Et si nous sommes « rendus là » et pas seulement « rendues là », c’est en raison de l’existence de femmes comme celle que je considère une grande source d’inspiration.

Excellence et conviction

Je veux témoigner de l’excellence de cette femme de conviction comme une grande humaine; comme une passionnée, empreinte de son expérience. Ma chère amie Johanne, chapeau non seulement pour ta contribution à la santé des femmes, mais pour ta contribution à notre vie, tous ceux qui t’entourent.
Aujourd’hui, encore, Johanne, une mère de cinq merveilleux adultes, est une personne qui donne.
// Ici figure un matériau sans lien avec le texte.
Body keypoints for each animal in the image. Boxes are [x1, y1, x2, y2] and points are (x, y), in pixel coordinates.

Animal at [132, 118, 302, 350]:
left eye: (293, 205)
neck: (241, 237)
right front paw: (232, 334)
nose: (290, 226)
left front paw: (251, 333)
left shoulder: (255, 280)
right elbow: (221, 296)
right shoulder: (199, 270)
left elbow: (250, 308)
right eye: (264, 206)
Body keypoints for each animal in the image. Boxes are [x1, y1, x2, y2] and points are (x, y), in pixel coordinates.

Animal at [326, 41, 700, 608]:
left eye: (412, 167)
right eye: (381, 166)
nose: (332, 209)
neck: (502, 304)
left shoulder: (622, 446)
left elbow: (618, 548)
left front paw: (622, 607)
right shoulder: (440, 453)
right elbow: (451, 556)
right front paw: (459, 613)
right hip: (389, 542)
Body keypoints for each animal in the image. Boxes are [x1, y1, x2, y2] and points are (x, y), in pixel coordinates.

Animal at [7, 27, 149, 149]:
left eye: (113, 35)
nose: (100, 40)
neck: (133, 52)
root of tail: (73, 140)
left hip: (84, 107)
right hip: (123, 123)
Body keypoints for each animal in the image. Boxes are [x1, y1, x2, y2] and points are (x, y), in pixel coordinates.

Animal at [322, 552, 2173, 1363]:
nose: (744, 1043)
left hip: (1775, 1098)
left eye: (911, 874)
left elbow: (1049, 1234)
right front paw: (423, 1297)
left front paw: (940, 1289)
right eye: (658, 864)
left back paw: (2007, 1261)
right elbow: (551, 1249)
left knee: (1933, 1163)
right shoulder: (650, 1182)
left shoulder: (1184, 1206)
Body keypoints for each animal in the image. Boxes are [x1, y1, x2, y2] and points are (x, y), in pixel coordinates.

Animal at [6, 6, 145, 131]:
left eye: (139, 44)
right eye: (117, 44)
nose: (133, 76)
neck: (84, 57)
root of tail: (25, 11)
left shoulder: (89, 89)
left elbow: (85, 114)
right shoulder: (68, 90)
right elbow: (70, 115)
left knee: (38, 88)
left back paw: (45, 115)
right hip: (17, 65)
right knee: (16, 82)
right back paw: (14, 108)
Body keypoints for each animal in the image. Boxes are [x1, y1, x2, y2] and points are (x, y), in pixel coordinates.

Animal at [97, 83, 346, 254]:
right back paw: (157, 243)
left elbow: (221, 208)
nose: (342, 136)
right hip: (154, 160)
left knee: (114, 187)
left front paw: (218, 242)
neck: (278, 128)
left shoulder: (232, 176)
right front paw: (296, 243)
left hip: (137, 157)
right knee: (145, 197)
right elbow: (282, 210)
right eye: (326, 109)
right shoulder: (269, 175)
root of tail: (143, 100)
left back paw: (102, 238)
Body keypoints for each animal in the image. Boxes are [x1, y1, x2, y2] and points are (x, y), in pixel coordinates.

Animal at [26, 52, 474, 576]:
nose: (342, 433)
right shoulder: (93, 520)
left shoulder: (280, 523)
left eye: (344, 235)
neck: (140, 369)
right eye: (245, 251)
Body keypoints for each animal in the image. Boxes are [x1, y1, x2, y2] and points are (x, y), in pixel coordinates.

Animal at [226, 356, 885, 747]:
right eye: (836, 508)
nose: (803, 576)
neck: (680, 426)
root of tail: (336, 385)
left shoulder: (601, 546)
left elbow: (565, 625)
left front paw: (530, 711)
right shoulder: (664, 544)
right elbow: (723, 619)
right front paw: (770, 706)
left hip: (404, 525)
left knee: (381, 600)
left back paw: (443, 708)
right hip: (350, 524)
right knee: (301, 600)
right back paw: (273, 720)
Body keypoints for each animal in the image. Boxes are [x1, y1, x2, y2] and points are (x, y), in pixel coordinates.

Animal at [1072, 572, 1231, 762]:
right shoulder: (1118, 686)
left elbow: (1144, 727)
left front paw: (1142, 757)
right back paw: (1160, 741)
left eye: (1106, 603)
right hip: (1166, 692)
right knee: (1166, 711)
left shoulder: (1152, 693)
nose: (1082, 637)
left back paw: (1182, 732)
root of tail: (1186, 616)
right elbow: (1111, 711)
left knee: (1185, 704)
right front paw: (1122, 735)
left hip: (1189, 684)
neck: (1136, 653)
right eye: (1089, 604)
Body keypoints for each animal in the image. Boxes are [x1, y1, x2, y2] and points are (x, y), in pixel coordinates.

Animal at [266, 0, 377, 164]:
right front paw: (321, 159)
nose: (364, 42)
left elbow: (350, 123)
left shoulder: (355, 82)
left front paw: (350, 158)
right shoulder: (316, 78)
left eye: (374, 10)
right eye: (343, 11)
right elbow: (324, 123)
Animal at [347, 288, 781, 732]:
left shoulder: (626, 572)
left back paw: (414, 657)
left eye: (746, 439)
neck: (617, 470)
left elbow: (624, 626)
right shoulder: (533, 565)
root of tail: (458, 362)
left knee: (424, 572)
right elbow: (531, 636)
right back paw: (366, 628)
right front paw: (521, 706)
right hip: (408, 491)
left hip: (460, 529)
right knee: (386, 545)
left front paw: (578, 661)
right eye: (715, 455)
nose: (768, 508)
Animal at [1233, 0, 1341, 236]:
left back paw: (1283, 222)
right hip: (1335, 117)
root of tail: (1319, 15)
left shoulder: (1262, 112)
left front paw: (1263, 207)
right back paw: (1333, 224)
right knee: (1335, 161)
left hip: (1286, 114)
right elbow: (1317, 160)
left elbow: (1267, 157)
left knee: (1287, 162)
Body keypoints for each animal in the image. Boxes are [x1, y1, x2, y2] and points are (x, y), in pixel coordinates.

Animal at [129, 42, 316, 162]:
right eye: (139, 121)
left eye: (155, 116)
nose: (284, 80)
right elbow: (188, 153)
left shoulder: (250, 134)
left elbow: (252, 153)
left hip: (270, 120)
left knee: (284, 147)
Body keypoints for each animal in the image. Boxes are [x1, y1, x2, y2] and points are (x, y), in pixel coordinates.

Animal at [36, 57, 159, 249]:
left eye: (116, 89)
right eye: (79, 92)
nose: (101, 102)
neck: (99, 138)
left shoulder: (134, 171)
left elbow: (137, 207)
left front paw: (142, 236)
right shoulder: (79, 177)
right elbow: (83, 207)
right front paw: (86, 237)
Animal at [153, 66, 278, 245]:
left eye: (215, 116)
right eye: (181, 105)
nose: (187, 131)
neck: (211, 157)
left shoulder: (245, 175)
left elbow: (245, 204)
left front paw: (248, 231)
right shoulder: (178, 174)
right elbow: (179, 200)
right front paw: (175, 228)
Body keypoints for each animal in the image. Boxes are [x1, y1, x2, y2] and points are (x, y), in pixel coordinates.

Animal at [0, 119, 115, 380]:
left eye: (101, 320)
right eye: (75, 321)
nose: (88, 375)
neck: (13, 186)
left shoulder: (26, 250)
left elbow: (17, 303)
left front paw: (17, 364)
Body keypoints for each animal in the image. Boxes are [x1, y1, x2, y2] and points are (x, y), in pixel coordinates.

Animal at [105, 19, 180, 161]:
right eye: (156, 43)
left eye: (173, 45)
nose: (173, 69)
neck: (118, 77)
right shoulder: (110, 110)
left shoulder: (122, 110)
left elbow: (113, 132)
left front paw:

Tant par ses implications que par son expérience.

Qui est cette femme pionnière et qui a marqué l’histoire en amont? Qui a offert à de nombreuses femmes d’accoucher avec un accompagnement sain, dans un environnement serein?

C’est pour moi une grande dame qui cultive ses connaissances sur tous les sujets. C’est une femme de tête et une femme qui rayonne. Sa présence est magique. Chaque fois que je suis en compagnie Johanne, une autre femme vient nous voir pour nous dire que c’est elle qui a aidée à mettre au monde son enfant. Et c’est toujours une expérience magnifique, lumineuse!

Elle est enveloppante et charismatique, cette femme, malgré tout le sérieux dont elle peut faire preuve, lorsque nécessaire.

Mon amie, au nom de tous : merci. Nous t’aimons.